Problem details =>
Return all the lines below in which the string "assistenza" appears.

Data supplied =>
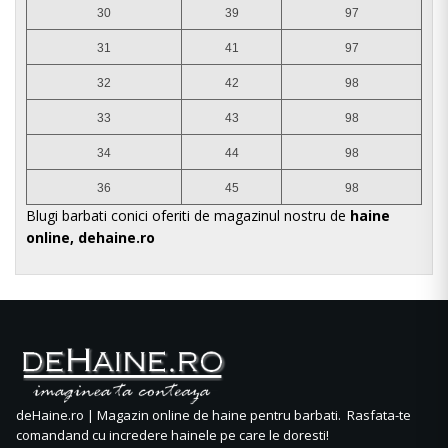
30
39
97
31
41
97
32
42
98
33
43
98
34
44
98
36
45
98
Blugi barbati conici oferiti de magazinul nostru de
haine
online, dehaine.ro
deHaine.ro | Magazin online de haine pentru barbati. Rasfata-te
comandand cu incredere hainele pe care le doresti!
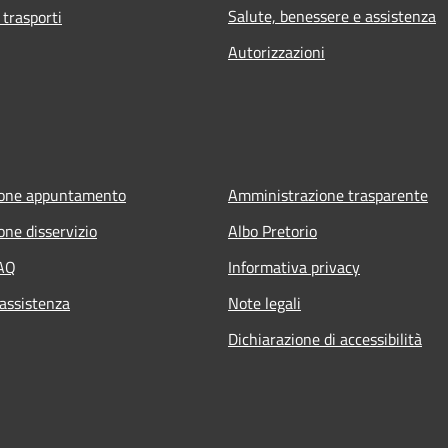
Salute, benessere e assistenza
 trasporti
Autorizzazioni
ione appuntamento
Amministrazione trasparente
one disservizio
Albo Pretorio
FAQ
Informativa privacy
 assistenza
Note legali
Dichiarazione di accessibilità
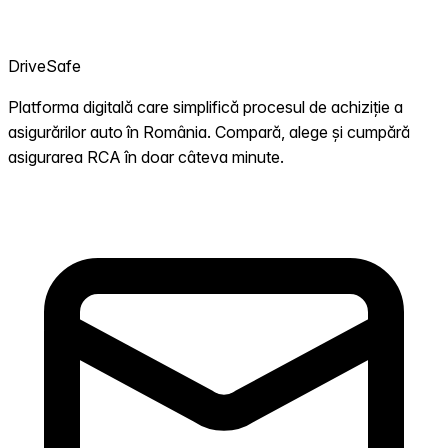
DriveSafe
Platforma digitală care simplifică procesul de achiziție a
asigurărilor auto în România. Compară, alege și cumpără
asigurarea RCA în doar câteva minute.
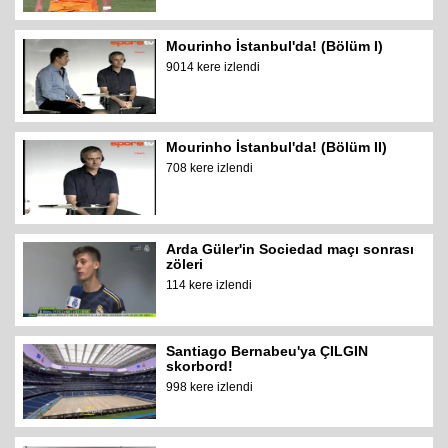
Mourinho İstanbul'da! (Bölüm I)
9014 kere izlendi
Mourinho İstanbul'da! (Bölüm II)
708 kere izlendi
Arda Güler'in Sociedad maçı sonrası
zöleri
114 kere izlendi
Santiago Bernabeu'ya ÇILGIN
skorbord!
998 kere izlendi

Result for this task =>
Salute, benessere e assistenza
 assistenza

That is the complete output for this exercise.